A família já contava com dois trompetistas, os irmãos de Paulo, José e Alberico e o outro irmão, o Valdemar, no trombone. Com isso Paulo Moura foi para detrás do teclado e estudou dedicadamente o piano, até que aos treze anos passou a acompanhar a banda liderada por seu pai em festas e bailes.

Aos 18 anos mudou-se com a família para o Rio de Janeiro onde ingressou na Escola Nacional de Música, estudando teoria, harmonia, contraponto, fuga, composição com grandes mestres como Guerra Peixe, Moacir Santos, Paulo Silva e Maestro Cipó.

Tornou-se um dos mais requisitados instrumentistas do Rio de Janeiro, sendo o primeiro clarinetista do Teatro Nacional por dezessete anos e excursiou mundo afora acompanhando músicos como Ary Barroso, também foi integrante da Zacarias e sua Orquestra.

Sua primeira gravação foi ao lado da cantora Dalva de Oliveira, interpretando a canção de Nelson Cavaquinho, Palhaço.
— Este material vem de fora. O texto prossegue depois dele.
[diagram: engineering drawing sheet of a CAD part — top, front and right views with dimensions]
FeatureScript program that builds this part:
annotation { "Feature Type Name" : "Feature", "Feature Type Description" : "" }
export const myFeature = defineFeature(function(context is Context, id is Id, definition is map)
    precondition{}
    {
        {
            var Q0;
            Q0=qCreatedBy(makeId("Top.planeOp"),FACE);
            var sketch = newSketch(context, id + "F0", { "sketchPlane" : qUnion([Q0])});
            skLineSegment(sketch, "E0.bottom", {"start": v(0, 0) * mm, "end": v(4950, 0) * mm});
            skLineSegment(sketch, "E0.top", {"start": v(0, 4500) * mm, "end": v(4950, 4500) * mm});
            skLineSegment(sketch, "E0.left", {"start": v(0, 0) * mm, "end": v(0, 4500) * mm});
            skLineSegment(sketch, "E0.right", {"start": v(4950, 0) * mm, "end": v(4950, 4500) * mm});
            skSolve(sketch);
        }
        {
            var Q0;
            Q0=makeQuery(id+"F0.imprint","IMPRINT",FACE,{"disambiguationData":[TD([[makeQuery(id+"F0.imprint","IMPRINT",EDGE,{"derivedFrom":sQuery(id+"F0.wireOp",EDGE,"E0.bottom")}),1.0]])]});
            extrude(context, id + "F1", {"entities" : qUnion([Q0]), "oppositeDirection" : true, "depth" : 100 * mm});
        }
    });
E aos 19 estreou como solista tocando a peça de Weber “Concertino para Clarinete e Orquestra” acompanhado da Orquestra Sinfônica Nacional.

A lista de participações é enorme e sempre ao lado dos melhores grupos do país, do erudito ao jazz, passando pelos rítimos brasileiros. Foi contratado para integrar a orquestra da TV Tupi, trabalhou ainda com Dolores Duran, Radamés Gnatalli (dedicando todo um LP à obra do mestre), Severino Araujo, Baden Powell, Edson Machado e Sérgio Mendes, entre muitos outros.

Entre suas principais gravações estão os álbuns: "Paulo Moura e sua Orquestra de Bailes", "Mistura e Manda", seu clássico "Confusão Urbana, Suburbana e Rural", participou também do álbum "ConSertão" ao lado de Heraldo do Monte, Elomar e Arthur Moreira Lima, e no começo dos anos noventa gravou em duo com Raphael Rabello o álbum "Dois Irmãos".